Bruno Latour and other object-oriented ontologists would
probably explain the power of monumental buildings to affect the body as
resulting from their existence as huge objects (or, in Latour’s words, as
actants with agency). But affective atmospheres are not the outcome of objects alone;
they are also a function of the disposition
of bodies to be affected by them in a particular way. Not all human bodies, needless
to say, are dazzled by monumental architecture and affectively captured by its
presence. Huge buildings are certainly more readily noticed, but throughout
history many people have disregarded the mandate to be intimidated by their
scale. Hitler’s veneration of Roman ruins as transcendental emblems of power, for
instance, overlooked that for over a thousand years people in Rome disregarded
those ruins as unimpressive piles of rubble, to be readily recycled as
construction materials or used as pasture fields.

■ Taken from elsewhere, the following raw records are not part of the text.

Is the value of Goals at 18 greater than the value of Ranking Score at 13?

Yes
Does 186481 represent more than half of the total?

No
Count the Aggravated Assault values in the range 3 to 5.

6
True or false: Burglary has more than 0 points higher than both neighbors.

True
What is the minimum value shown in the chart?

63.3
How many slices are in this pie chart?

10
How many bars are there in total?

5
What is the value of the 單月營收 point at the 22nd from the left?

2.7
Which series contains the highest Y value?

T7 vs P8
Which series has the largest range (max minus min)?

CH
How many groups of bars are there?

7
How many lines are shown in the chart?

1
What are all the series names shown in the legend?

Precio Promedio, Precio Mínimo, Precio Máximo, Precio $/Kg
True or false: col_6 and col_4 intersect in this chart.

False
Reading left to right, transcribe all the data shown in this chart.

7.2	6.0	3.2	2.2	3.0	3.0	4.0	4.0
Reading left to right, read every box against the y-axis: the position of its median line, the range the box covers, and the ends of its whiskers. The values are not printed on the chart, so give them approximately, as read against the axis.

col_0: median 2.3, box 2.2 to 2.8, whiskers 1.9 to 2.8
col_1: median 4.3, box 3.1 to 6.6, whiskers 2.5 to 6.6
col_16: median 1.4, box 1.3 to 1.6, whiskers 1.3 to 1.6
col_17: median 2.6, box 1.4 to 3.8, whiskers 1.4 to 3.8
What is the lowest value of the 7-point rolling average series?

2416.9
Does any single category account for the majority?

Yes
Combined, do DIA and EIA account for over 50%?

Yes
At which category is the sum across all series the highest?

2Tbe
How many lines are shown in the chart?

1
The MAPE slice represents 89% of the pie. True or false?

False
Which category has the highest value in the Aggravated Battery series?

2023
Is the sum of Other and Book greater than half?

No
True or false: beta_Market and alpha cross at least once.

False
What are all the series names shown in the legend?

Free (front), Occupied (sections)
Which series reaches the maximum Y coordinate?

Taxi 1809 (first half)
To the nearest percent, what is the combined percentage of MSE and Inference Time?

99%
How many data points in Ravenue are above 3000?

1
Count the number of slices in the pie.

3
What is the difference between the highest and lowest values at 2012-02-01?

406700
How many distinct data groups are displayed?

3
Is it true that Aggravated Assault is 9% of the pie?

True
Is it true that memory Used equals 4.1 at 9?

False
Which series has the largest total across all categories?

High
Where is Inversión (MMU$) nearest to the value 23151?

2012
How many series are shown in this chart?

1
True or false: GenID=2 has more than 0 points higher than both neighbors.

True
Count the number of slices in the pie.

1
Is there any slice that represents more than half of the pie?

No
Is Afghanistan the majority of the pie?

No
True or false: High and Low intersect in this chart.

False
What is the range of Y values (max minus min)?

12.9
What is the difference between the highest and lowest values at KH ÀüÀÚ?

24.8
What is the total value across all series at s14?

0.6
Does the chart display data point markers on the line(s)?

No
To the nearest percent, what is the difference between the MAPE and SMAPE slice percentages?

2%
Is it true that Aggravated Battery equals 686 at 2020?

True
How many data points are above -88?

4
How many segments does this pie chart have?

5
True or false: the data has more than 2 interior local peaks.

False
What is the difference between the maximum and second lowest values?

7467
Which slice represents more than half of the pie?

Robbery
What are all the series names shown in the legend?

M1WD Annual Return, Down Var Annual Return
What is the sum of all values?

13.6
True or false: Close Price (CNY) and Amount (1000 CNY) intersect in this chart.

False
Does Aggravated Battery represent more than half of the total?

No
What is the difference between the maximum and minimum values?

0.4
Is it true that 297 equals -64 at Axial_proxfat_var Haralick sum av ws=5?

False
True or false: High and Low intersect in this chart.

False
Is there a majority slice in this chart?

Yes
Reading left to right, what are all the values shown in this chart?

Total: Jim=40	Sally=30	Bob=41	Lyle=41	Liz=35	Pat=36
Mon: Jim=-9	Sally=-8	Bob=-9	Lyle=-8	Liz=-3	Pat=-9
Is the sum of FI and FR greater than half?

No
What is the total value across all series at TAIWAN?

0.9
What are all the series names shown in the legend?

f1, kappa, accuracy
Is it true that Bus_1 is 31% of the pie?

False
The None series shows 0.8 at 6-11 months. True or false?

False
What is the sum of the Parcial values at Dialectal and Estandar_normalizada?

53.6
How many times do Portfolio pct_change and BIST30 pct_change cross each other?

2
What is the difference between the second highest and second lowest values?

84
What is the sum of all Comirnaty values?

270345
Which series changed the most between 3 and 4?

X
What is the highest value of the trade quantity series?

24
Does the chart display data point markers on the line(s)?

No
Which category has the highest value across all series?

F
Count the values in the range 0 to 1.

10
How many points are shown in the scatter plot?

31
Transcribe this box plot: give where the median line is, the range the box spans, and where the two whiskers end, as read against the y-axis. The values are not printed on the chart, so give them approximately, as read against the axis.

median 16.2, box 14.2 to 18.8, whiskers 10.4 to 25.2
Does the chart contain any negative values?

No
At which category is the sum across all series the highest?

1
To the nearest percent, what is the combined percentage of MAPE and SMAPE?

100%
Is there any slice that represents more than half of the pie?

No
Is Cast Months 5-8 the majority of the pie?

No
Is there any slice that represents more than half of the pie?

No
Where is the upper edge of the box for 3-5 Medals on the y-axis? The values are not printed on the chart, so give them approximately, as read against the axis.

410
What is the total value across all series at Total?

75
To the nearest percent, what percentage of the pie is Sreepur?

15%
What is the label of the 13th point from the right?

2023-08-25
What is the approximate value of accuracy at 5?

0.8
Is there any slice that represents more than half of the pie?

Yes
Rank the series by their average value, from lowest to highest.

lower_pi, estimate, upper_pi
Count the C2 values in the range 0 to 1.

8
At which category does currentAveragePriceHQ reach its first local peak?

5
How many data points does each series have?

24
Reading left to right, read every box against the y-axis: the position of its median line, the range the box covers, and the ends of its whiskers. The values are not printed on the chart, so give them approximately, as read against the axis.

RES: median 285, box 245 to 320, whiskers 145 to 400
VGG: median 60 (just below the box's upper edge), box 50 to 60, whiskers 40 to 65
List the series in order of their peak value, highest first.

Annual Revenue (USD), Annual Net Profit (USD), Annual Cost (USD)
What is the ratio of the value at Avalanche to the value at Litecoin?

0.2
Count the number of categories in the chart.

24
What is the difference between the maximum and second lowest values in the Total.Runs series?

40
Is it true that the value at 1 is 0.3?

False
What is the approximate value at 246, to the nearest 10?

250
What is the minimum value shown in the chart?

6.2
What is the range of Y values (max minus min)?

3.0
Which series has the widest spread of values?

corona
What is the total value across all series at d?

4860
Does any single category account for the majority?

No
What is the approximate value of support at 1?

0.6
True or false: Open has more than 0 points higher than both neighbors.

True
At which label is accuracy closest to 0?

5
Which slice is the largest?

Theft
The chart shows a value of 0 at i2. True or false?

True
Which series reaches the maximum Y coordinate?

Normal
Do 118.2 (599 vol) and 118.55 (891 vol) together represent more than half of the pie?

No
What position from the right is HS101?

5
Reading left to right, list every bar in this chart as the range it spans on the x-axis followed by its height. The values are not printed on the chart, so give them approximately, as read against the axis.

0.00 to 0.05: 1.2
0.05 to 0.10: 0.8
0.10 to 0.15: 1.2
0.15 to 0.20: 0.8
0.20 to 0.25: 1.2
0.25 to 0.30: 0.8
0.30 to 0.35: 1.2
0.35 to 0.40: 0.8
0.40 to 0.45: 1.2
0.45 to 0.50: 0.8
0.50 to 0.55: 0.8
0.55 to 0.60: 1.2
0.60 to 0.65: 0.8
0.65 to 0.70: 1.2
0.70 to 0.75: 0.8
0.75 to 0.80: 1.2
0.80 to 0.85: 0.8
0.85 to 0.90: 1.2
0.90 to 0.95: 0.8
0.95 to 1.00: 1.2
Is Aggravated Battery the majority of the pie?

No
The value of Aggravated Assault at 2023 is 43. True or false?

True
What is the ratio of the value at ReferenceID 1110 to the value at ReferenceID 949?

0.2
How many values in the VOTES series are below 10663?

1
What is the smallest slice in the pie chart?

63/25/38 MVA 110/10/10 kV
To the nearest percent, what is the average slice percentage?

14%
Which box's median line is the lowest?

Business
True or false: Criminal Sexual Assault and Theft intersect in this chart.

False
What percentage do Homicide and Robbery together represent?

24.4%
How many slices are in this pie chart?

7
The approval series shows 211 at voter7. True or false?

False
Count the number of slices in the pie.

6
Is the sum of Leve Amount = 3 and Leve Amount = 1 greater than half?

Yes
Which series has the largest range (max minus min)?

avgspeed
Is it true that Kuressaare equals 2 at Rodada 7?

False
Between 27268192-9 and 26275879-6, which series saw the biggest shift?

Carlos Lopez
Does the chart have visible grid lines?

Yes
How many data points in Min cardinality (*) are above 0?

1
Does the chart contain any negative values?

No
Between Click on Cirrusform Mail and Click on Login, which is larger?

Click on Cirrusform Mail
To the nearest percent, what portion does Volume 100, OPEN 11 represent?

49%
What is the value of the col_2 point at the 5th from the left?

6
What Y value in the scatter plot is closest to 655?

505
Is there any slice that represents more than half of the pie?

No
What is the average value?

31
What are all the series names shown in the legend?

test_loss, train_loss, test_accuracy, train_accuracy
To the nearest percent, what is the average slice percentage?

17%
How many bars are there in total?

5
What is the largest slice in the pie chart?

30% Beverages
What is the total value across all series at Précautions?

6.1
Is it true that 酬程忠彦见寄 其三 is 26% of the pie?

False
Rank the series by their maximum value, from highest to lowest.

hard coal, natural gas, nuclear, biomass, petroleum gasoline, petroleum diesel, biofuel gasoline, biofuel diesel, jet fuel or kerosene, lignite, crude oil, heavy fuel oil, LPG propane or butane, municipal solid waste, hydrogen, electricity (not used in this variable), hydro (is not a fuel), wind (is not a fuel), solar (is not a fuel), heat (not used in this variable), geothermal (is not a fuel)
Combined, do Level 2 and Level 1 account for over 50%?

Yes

A notable example of the subversion
of the awe-inducing atmosphere cultivated by monumentality took place in the Paris
World Fair of 1937. It was there that the monumental architecture of Nazi
Germany and the Soviet Union competed with each other at close range, for their
pavilions faced each other. The Soviet design consisted of two huge human
figures standing on a pedestal and charging ahead, as if about to overran the
Nazi building. Speer designed the German pavilion, and wrote that he was able
to see in Paris a secret sketch of the Soviet monument “striding triumphantly
toward the German pavilion.” He decided to erect an enormous counter-monument:
a solid, cubic mass “which seemed to be checking this onslaught.” The monument
was crowned with an eagle with a swastika in its claws looking on the Soviet sculpture
from above, therefore asserting its superiority. Both buildings won the fair’s
“gold medal” (81). This “tie” symbolized that Nazi and Soviet architects were
committed to similar forms of monumentality, designed to impress. The fact that
the bourgeois monumentality of the Eiffel Tower stood a few hundred meters
behind, as an equally assertive emblem of power, also reveals that despite
their ideological differences all these different monuments were designed as
affective weapons intended to create a bodily state of respect.
This
is why the true spatial confrontation at the Paris World Fair lay elsewhere, opposing
these monuments to the small pavilion of the Spanish Republic, which was then going
through a dramatic revolution and civil war. The Spanish pavilion was made up
of a modest, two-story building that housed a painting whose affective power was
to outlive that of the German and Soviet monuments: the Guernica by Pablo
Picasso, which was commissioned for the fair. Capturing the bombing of the
Basque town of Guernica by German warplanes fighting for Franco against the
Spanish Republic, Picasso’s painting drew multitudes as an emblem of the destruction
and suffering created by war and fascism. The atmosphere of fragmentation,
multiplicity, bodily rupture, and negativity created by Picasso stood in
opposition to the fantasy of wholeness and totality embodied by the Nazi and
Soviet monuments. Whereas the German and Soviet pavilions exuded transcendence,
the pavilion of the Spanish Republic exuded the immanence of rubble.
As
I argue in Rubble, those who cherish
monumentality are inherently hostile to rubble, for they are terrified of rubble’s
voiding of positive space. Hitler’s and Speer’s celebration of grand “ruins,” it
is worth noting, made them feel contempt for (and fear of) “mere rubble.” If
monumental architecture stands for Being-as-One (The People’s Hall, The Palace
of the Soviets, The Empire State Building, the Burj Khalifa), rubble stands for
the opposite: the pure multiplicity of being and therefore, following Badiou’s
ontology, the figure of the void. The Guernica’s affective power during the
1937 World Fair was its capacity to immerse the observer in a visual void that
was as unsettling as it was generative. Its generative negativity revealed that
the huge structures standing nearby were modern-day totems, monuments to hubris
built to deflect the destruction that was constitutive of their materiality and
that the destiny of all buildings, irrespective of their size, is to be reduced
to the assertive nothingness of rubble.